## 次の課題
a. 本文によると、このオンラインツアーには何名が参加しましたか。
b. 本文の「日時:2020年5月29日(金)21:00~22:00」から「加しやすく有り難かったです。」までをすべて、そのまま書き写してください。
c. 本文の内容を2文でまとめてください。

## 本文
□ □ □ □ □ □ □
ONLINE TOUR

【北欧建築紀行】パイミオのサナトリウム#1

2020.05.29
https://accesspoint.jp/reports/paimio1/

日時:2020年5月29日(金)21:00~22:00

見学場所:パイミオのサナトリウム

参加者:15名

ナビゲーター:和田菜穂子

 

参加者2名からの嬉しいメールと、AP学生インターン3名によるレポートをお送りします。


こんにちは!先日はありがとうございました。仕事が忙しくなかなかツアーに参加できませんでしたが、このようなオンラインツアーは時間的にも参加しやすく有り難かったです。
□ □ □ □ □ □ □
## 確認用データ
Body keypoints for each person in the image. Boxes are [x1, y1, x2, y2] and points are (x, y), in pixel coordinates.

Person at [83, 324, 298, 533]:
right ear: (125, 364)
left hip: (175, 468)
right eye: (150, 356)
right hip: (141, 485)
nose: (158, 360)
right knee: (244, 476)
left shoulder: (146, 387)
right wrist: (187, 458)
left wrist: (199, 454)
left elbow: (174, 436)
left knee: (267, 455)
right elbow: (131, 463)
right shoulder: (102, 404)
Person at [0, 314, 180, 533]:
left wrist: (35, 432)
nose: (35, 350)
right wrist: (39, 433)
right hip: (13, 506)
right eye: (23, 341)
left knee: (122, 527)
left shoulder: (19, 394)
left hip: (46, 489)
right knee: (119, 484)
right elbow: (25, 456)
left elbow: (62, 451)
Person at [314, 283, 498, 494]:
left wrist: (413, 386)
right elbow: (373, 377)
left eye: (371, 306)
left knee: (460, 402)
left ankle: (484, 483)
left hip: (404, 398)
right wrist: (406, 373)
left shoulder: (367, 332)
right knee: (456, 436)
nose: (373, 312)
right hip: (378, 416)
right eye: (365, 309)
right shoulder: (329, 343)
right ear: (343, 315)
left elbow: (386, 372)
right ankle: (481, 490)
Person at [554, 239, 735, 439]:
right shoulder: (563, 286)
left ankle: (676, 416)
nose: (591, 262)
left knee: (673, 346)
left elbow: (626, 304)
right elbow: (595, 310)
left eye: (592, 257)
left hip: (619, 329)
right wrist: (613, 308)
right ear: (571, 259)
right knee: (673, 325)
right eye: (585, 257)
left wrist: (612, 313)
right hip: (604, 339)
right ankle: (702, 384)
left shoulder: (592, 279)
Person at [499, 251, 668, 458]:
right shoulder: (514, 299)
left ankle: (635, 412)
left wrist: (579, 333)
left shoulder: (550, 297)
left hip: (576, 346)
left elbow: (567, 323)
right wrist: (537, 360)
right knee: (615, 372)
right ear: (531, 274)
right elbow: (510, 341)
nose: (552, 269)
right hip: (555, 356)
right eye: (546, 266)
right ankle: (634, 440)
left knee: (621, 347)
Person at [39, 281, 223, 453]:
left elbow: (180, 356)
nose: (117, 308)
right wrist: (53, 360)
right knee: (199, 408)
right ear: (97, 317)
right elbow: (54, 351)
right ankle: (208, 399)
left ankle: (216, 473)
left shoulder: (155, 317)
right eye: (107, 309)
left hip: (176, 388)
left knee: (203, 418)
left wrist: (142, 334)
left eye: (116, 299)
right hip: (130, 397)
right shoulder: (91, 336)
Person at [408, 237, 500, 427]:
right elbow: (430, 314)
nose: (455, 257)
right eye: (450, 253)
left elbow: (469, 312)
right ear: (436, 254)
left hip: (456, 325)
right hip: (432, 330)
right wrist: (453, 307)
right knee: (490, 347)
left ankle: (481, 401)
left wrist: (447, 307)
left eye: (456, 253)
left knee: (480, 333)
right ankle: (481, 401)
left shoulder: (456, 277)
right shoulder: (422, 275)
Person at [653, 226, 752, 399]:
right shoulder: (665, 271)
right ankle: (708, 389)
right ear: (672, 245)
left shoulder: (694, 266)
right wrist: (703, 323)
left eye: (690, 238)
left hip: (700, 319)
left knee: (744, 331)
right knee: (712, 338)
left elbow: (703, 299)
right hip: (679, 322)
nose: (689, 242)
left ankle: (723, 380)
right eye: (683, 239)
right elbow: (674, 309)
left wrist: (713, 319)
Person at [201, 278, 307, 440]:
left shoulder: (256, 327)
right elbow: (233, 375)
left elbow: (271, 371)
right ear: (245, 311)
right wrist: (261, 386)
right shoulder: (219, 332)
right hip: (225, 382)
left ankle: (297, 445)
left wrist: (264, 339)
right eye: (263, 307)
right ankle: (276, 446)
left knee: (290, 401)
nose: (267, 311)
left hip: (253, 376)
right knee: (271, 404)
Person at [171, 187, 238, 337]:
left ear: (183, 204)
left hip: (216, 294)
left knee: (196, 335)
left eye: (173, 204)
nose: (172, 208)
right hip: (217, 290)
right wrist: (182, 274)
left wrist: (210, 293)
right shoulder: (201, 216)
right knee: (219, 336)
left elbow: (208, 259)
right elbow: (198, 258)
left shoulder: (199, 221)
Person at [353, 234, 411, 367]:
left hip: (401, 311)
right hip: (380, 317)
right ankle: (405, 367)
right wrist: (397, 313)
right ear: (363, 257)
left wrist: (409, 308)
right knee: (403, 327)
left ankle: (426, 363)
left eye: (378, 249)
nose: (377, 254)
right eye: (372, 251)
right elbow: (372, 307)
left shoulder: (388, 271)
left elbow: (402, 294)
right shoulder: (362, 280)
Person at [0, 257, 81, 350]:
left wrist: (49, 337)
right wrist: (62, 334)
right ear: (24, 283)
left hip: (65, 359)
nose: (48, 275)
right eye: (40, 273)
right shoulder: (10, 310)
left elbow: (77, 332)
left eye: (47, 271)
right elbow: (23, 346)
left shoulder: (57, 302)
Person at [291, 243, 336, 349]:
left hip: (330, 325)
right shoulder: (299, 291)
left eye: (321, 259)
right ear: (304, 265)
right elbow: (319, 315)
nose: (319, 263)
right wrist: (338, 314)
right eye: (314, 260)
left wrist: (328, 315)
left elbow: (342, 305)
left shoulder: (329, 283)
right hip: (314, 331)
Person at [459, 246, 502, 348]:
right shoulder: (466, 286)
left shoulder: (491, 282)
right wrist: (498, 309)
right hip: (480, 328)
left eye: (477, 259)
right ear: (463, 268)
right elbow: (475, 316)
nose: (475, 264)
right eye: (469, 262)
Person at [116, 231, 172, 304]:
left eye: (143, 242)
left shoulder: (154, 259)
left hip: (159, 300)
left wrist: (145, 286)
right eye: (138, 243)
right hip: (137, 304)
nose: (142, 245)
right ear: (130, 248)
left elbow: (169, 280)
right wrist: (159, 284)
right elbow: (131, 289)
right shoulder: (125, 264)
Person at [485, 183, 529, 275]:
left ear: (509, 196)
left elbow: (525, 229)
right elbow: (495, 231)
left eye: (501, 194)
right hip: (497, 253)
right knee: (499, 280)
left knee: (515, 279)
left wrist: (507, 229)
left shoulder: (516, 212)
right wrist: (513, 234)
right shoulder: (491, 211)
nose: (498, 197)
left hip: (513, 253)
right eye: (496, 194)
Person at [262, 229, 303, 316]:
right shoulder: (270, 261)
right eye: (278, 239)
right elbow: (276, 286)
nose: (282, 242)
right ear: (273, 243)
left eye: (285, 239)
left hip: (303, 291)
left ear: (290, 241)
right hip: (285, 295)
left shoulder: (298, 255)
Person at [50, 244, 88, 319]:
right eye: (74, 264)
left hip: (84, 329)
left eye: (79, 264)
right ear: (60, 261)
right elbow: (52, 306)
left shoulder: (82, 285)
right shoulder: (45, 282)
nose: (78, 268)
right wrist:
□ □ □ □ □ □ □
## 解答例
a. 15名です。

b.
日時:2020年5月29日(金)21:00~22:00

見学場所:パイミオのサナトリウム

参加者:15名

ナビゲーター:和田菜穂子

 

参加者2名からの嬉しいメールと、AP学生インターン3名によるレポートをお送りします。


こんにちは!先日はありがとうございました。仕事が忙しくなかなかツアーに参加できませんでしたが、このようなオンラインツアーは時間的にも参加しやすく有り難かったです。

c. パイミオのサナトリウムを見学するオンラインツアーが2020年5月29日の21時から22時まで行われ、15名が参加し、ナビゲーターは和田菜穂子でした。参加者2名からのメールとAP学生インターン3名のレポートが紹介され、参加者の一人は、仕事が忙しくてもこうしたオンラインツアーは時間的に参加しやすく有り難かったと伝えています。